• **Gekozen fragment**:
=======
De Katwijksche reddingsboot heeft 5 man van de equipage afgebracht. De kapitein wilde echter niet mede, omdat de positie van de boot niet gevaarlijk is. Als het water lager gaat staan, ligt de boot droog en buiten gevaar.

(1904)

Leidsch Dagblad 10 oktober 1904

Katwijk-aan-Zee. Zaterdagmiddag omstreeks twee uren had alhier de beproeving van de reddingsboot plaats. Er stond een hooge zee, en het liet zich te voren reeds aanzien, dat de bemanning een harden strijd te voeren zou hebben.

De tien mannen, nl. acht roeiers, één op de voorplecht en de stuurman (H. v. d. Plas Hz.) toonden zich volkomen voor hun taak berekend. Van voor het ,,Groot Badhotel” werd in zuidelijke richting gevaren tot even voorbij den vuurtoren, waar de boot zonder eenig ongeval aan land kwam.

Alles bleek goed in orde te zijn en we twijfelen er dan ook niet aan, dat, mocht het eens noodig zijn, de reddingsboot met goeden uitslag werkzaam zou zijn.

KW 105 (1903)

Leidsch Dagblad 24 november 1903,

Katwijk-aan-Zee. Dezen morgen vroeg, ongeveer halfzes, kwam alhier in ’t zicht de bomschuit Katwijk VI, K.W. 105 van den reeder W. Taat. Nog op eenigen afstand van het strand sloeg het roer af en tegen het vaartuig aan, waarin een gat werd geslagen, wat een groot lek ten gevolge had. Onmiddellijk zonk het vaartuig, dat meddelerwijl nog dichter was genaderd, doch nog zoo ver was verwijderd, dat het volk zich voorloopig moest redden door in het tuigage te klimmen. Spoedig werd nu de reddingsboot te water gelaten en smaakte men het genoegen alle opvarenden behouden en wel aan wal te brengen. Het vaartuig zal ongetwijfeld geheel verloren zijn.

(1903)

Leidsch Dagblad 10 oktober 1903

Omtrent de Woensdagnacht bij Katwijk gestrande schuit SCH 9, meldt men nader.
Het vaartuig is geheel verloren. Door de zware golven is de boeg ingedrukt. De last en de inventaris zijn geborgen. Dinsdag had het schip ter hoogte van Ter Heyden aan het anker gelegen, doch zich daar niet veilig achtende, zette de schipper L. Taal naar IJmuiden koers.
=======
• **Aangeleverde gegevens**:
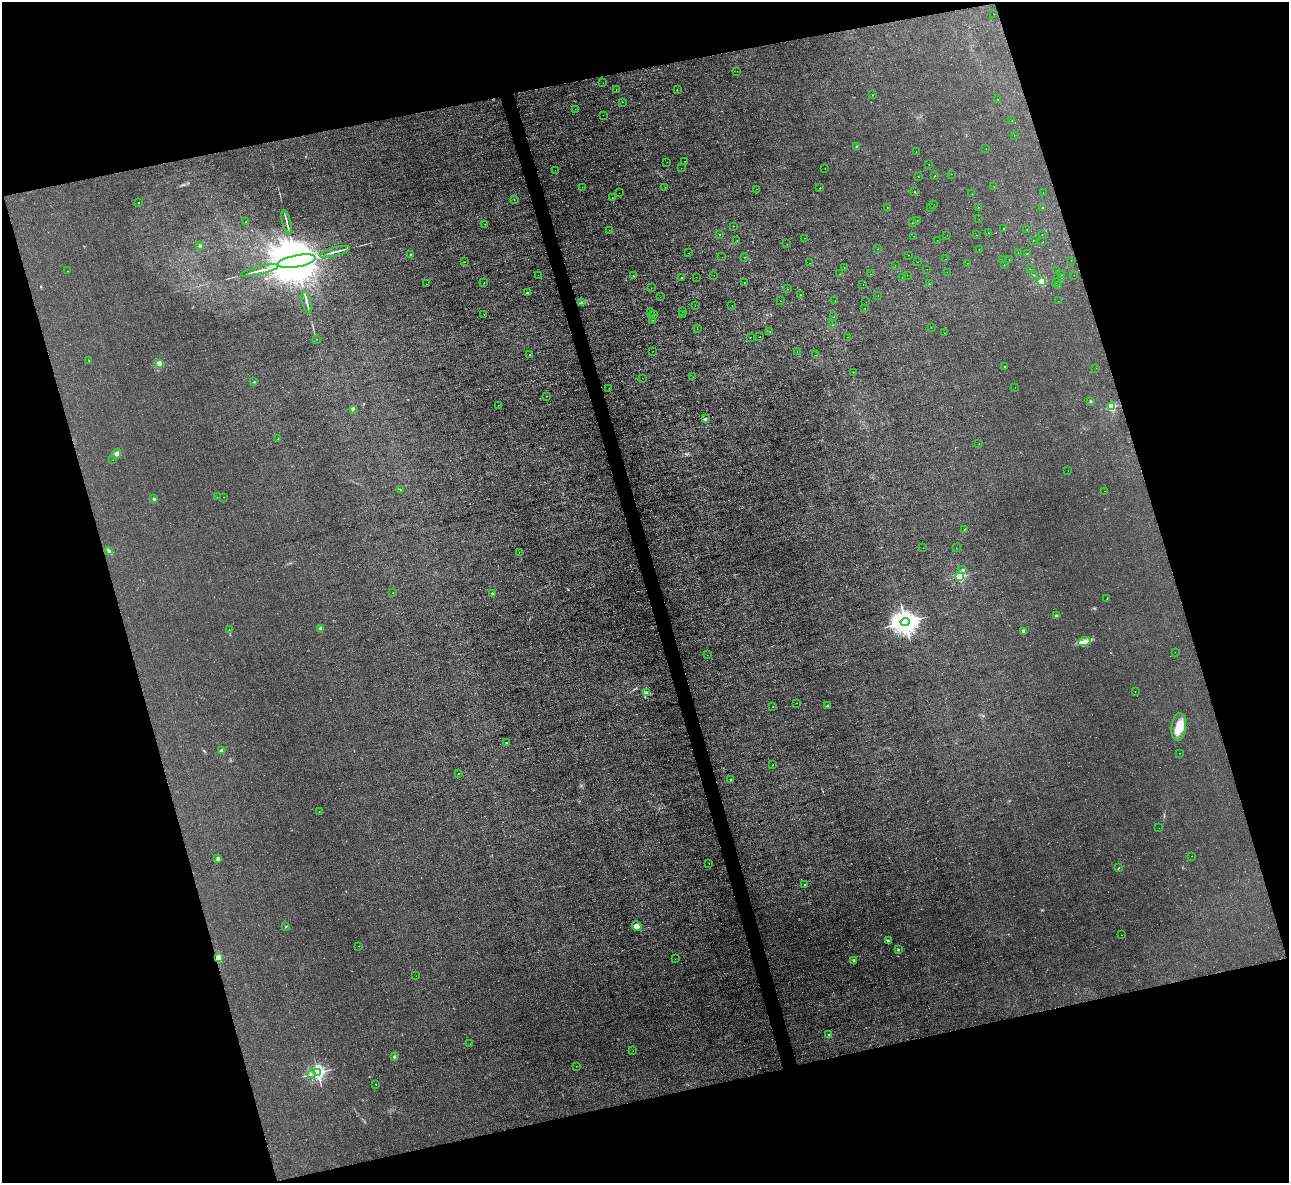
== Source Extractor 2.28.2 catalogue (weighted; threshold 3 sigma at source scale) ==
=======
• **Te doen**:
• a. Vat de krantenberichten over Katwijk samen in twee zinnen.
• b. Zet de krantenberichten over Katwijk voort na de laatste zin.
Het materiaal speelt hierbij geen enkele rol.

• **Uitgewerkte opdrachten**:
• a. De Katwijkse reddingsboot bracht vijf man van een equipage aan wal, terwijl de kapitein aan boord bleef. Bij een beproeving bij hoge zee kwam de reddingsboot zonder ongeval aan land, en ze bracht alle opvarenden van de gezonken bomschuit KW 105 behouden aan wal, terwijl de bij Katwijk gestrande schuit SCH 9 geheel verloren ging maar last en inventaris werden geborgen.

• b.
Door den storm werd het vaartuig echter op het strand gedreven. Het redden der bemanning heeft niet met de reddingsboot maar met paarden plaats gehad.

Scheveningsche logger Sch. 302 (1903)

Leidsch Dagblad 09 februari 1903

Katwijk. Hedenmorgen is alhier even voorbij de buitensluis gestrand de Scheveningsche logger Sch. 302 “Nijverheid III” van de reederij J. en P. de Mos. Het schip werd bij hoog water weldra over de bank geworpen en zinkt thans weg. Onmiddellijk werd om een sleepboot getelegrapheerd, die, thans aanwezig, het schip vermoedelijk niet vlot zal krijgen, zoodat allerwaarschijnlijkst het vaartuig verloren zal zijn. De bemanning werd gered door de Katwijksche reddingsboot, terwijl tuigage, lading enz. zooveel mogelijk door de strandvonderij met de Katwijksche booten in veiligheid worden gebracht. De schipper schijn vermoed te hebben in de nabijheid van den Waterweg IJmuiden te zijn geweest.

Het nieuws van den dag  kleine courant 11 februari 1903,

De scheveningsche logger, welke gisteren benoorden Katwijk is gestrand, is de ,,Nijverheid”, van de reederij j. en P. de Mos. Schipper J. M. v. d. Zwan en diens bemanning zijn door de reddingsboot van Katwijk afgehaald en behouden aan wal gebracht.
Het schip zal vermoedelijk uiteenslaan. Het is verzekerd bij de Onderlinge Loggersverzekering.
De logger was des nachts door een stortzee lek geslagen en men moest toen voor zelfbehoud landen.
Het vaartuig zal niet meer af te brengen zijn, daar het met hoog water geheel door de golven overspoeld werd. Met laag water zal men het, zoo mogelijk, aftuigen en bergen wat nog geborgen kan worden.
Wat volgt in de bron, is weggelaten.